V 12: "And they told Mordechai the words of Esther." Since Hathach-Daniel had been killed, it was the angels Michael and Gabriel who now relayed Esther's message to Mordechai, who sent them back to her with his reply (Targum Yonasan).

Vv 13-14: Mordechai's reply to Esther shows his complete faith that even if she did not go to the king to try to intercede for the Jews, relief and deliverance would definitely come to them from elsewhere: no one individual is indispensable because God has many messengers!

V 15-16: Esther stood to lose everything if her mission was unsuccessful. The rabbis taught that Mordechai had taken Esther as his wife (darshening the word BAS, "daughter", in Esther 2:7 as BAYIS, "house"=wife).
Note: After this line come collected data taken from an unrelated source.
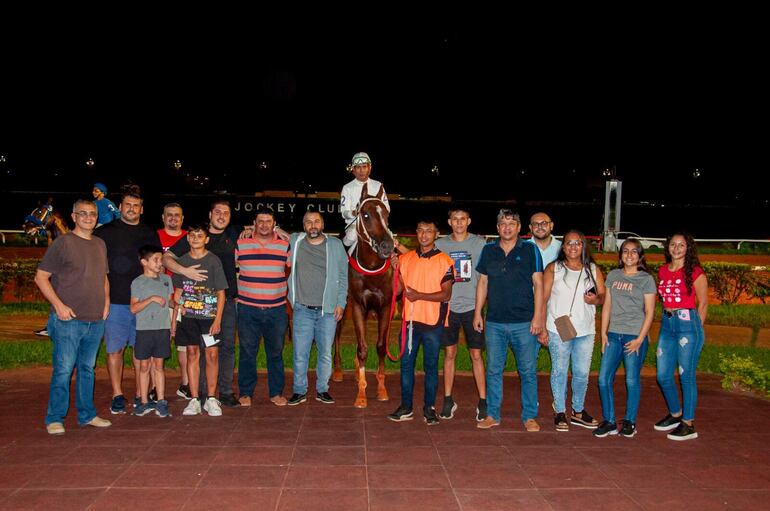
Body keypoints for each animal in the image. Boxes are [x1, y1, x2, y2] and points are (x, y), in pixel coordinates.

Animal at [332, 184, 400, 408]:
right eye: (366, 214)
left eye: (386, 214)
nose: (387, 246)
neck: (371, 269)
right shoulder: (357, 306)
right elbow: (362, 348)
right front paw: (361, 395)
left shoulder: (385, 307)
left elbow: (380, 346)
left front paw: (381, 389)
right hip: (343, 308)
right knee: (336, 335)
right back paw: (337, 370)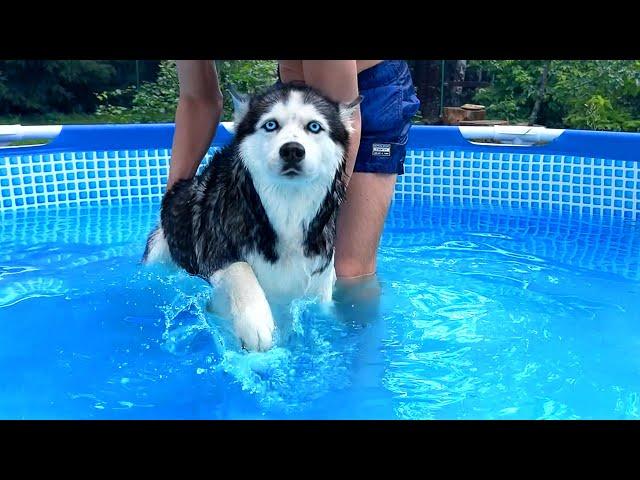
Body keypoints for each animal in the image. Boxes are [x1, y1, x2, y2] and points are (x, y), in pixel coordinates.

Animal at [143, 84, 362, 350]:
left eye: (314, 126)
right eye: (270, 125)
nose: (292, 150)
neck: (287, 208)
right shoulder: (214, 251)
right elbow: (239, 267)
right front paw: (255, 321)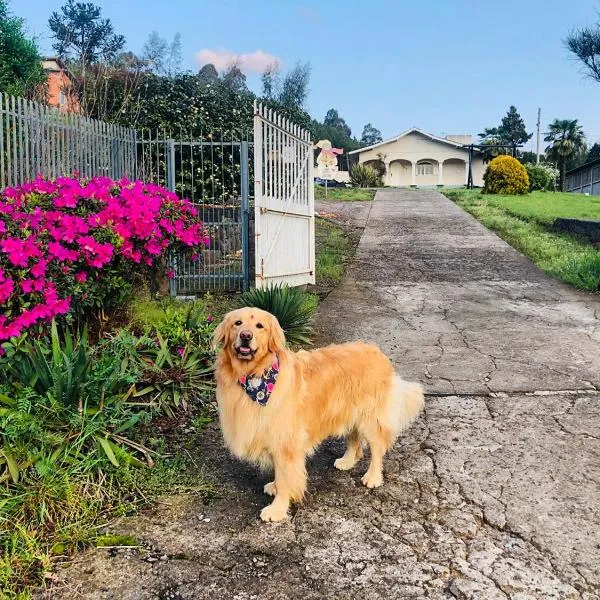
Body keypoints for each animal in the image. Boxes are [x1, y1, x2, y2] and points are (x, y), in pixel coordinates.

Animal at [213, 308, 424, 524]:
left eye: (259, 326)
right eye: (238, 323)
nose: (246, 336)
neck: (254, 375)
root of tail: (379, 353)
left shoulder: (286, 441)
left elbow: (285, 475)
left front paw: (277, 508)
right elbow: (281, 473)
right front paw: (275, 486)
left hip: (370, 418)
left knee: (378, 448)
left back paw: (373, 477)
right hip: (349, 411)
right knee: (354, 439)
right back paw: (348, 460)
Having originally been taken to Ahashverosh B'O-NESS, "under duress", she was still halachically permitted to go back to her husband Mordechai since only a priest is forbidden to take back his wife if she is raped, but not an Israelite. However, the moment Esther went into Ahashverosh OF HER OWN FREE WILL, her adultery was intentional and she would subsequently be forbidden to Mordechai in any event -- even if failed in her mission. Despite the fact that the erratic and unpredictable Ahashverosh was quite likely to kill Esther for coming to him of her own volition (just as he had killed Vashti for showing that she had a mind of her own), Esther was willing to sacrifice her entire life and future in order to save her people. "Go gather together all the Jews who are present in Shushan and fast for me." Esther knew that her only chance of success was if all the Jews repented.
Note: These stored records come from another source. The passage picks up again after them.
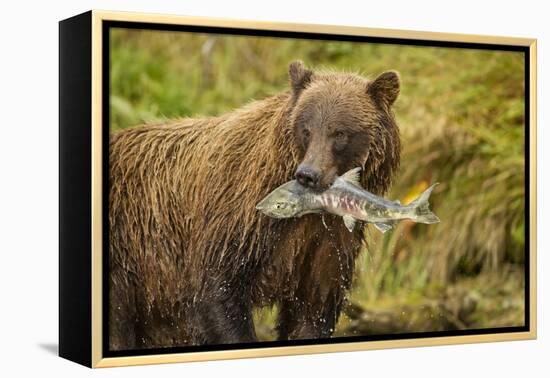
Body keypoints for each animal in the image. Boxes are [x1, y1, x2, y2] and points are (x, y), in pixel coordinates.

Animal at [109, 60, 402, 350]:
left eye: (340, 133)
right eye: (306, 129)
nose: (308, 174)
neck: (312, 211)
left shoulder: (329, 242)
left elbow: (314, 307)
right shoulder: (236, 217)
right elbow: (219, 292)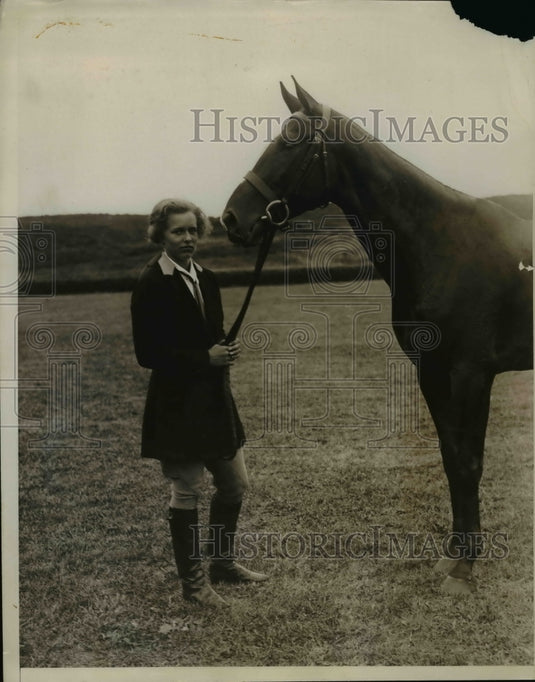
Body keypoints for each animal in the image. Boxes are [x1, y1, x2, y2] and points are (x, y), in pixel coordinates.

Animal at [221, 78, 533, 594]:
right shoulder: (431, 371)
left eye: (289, 142)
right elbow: (451, 459)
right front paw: (453, 555)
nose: (231, 219)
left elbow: (470, 461)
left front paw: (465, 569)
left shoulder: (472, 373)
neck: (440, 243)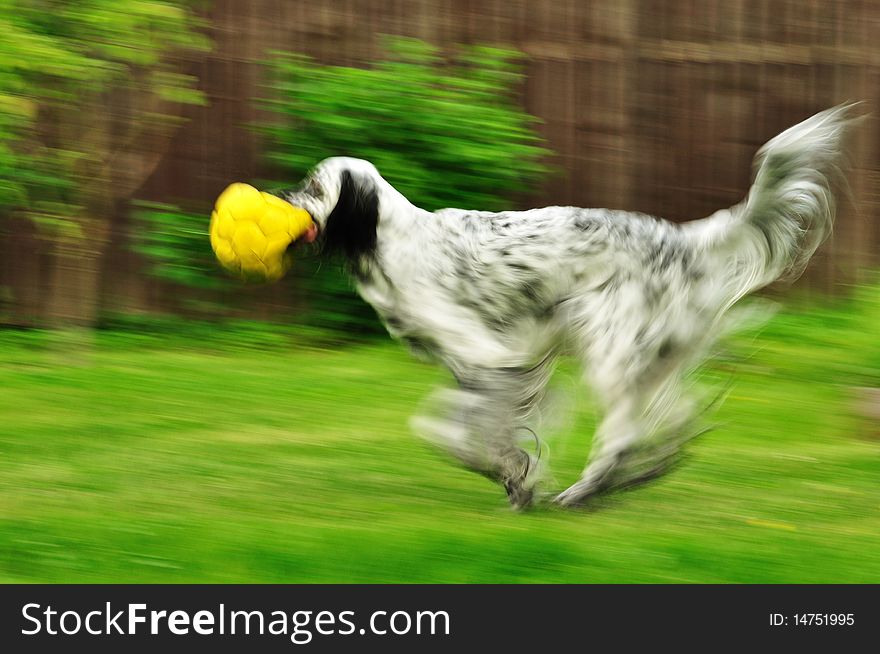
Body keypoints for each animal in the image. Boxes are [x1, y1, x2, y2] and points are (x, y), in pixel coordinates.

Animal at [286, 105, 856, 510]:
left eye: (313, 186)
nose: (282, 199)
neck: (391, 239)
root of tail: (683, 239)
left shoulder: (490, 356)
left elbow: (453, 433)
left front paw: (515, 476)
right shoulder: (475, 366)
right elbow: (455, 428)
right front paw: (515, 476)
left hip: (609, 350)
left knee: (625, 433)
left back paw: (584, 492)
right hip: (647, 355)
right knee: (675, 418)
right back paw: (634, 475)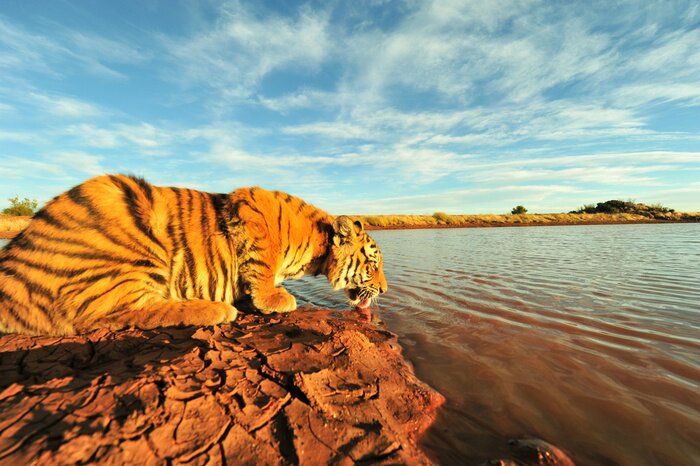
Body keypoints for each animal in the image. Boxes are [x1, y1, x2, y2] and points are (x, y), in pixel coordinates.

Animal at [0, 174, 387, 336]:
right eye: (373, 264)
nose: (384, 290)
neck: (316, 244)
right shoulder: (253, 212)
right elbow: (263, 267)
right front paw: (275, 299)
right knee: (107, 315)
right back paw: (215, 308)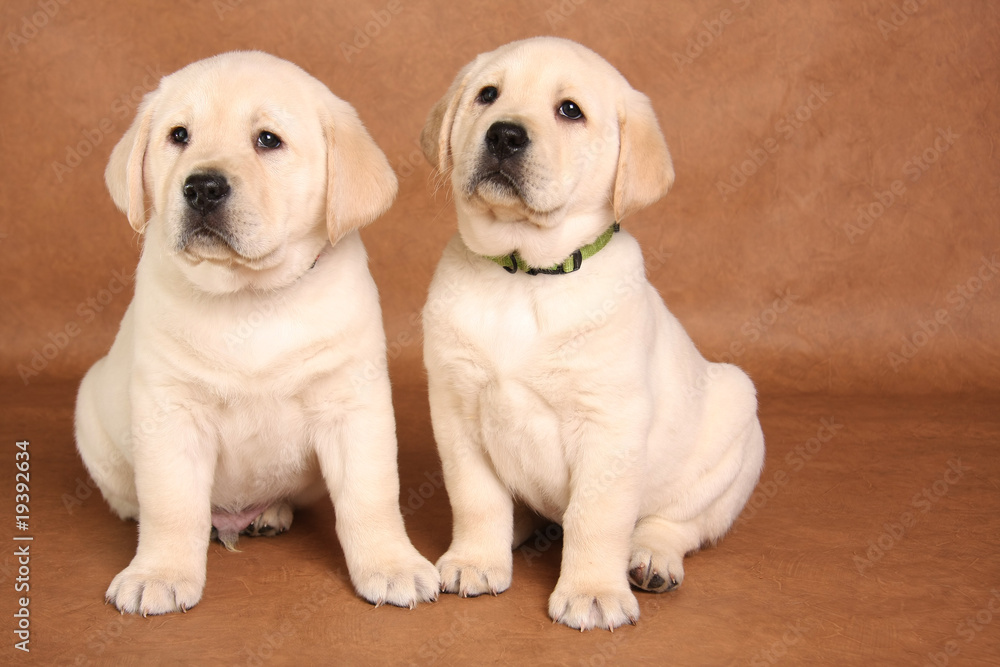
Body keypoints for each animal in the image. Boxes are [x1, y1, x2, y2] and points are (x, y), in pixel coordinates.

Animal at [78, 52, 438, 616]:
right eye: (179, 135)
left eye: (268, 140)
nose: (201, 187)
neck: (250, 296)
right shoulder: (170, 409)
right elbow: (172, 504)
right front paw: (159, 572)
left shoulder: (352, 404)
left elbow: (370, 495)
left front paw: (392, 564)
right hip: (90, 412)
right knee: (135, 497)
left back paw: (271, 513)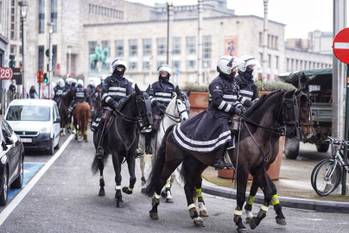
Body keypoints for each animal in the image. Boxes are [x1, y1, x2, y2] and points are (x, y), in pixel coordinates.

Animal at [144, 88, 310, 232]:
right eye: (290, 105)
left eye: (306, 108)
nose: (297, 132)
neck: (256, 132)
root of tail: (175, 127)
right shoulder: (244, 168)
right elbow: (242, 194)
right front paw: (240, 221)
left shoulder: (259, 167)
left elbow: (269, 190)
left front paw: (257, 219)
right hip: (173, 160)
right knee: (162, 179)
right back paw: (154, 210)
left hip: (197, 163)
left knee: (189, 185)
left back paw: (195, 215)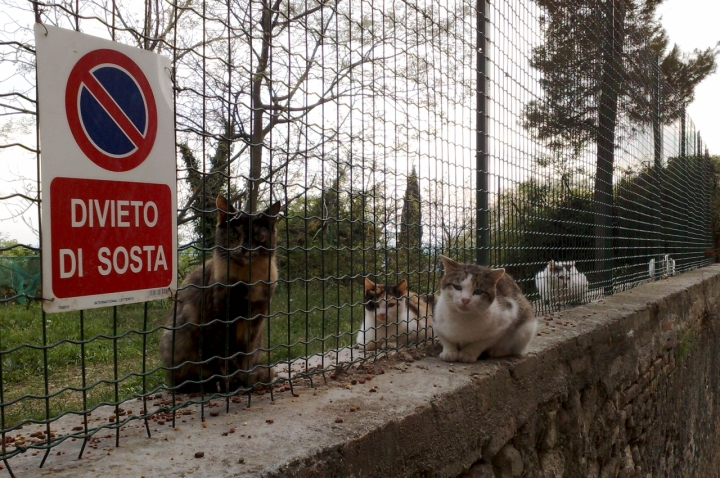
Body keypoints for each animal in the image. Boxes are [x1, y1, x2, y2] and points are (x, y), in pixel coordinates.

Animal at [160, 195, 282, 392]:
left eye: (257, 236)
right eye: (233, 235)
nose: (244, 249)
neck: (247, 279)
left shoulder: (255, 321)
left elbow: (245, 355)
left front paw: (245, 379)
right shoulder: (216, 321)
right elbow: (221, 356)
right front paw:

V 17: "So Mordechai went his way (VA-YA-AVOR)." The root of VA-YA-AVOR is AVAR, which has the connotation of transgression. The rabbis stated that Mordechai "transgressed" because he agreed to the public fast despite the fact that it took place during the festival of Pesach when fasting is normally forbidden (Rashi on Esther 4:17).

It must be understood that while the events described in Esther 1:1-3:6 were spread out over NINE YEARS, the events described from 3:7 until 8:2 were concentrated in the space of FIVE DAYS. Haman cast lots at the beginning of the month of Nissan, and the decree became public knowledge on the 13 th of Nissan (Esther 3:12). Mordechai went into action immediately, and his exchanges with Esther took place on the very same day. The three day fast called by Mordechai started on 14 th of Nissan and continued on the 15 th and 16 th (both of which were Yom Tov in Shushan since it was in the Diaspora). It was on the 16 th of Nissan - the third day of the fast -- that Esther invited Ahashverosh and Haman to the first banquet (Esther 5:4) and it was held on the same day. Ahashverosh's sleep was disturbed that night (eve of the 17 th Nissan, Esther 6:1) and the second banquet, Haman's downfall and hanging took place the next morning - the third day of Pesach. Despite the fact that we today celebrate Purim in Adar, which is when the decree of extermination was intended to be fulfilled, the actual miracle took place during Pesach, the festival of redemption.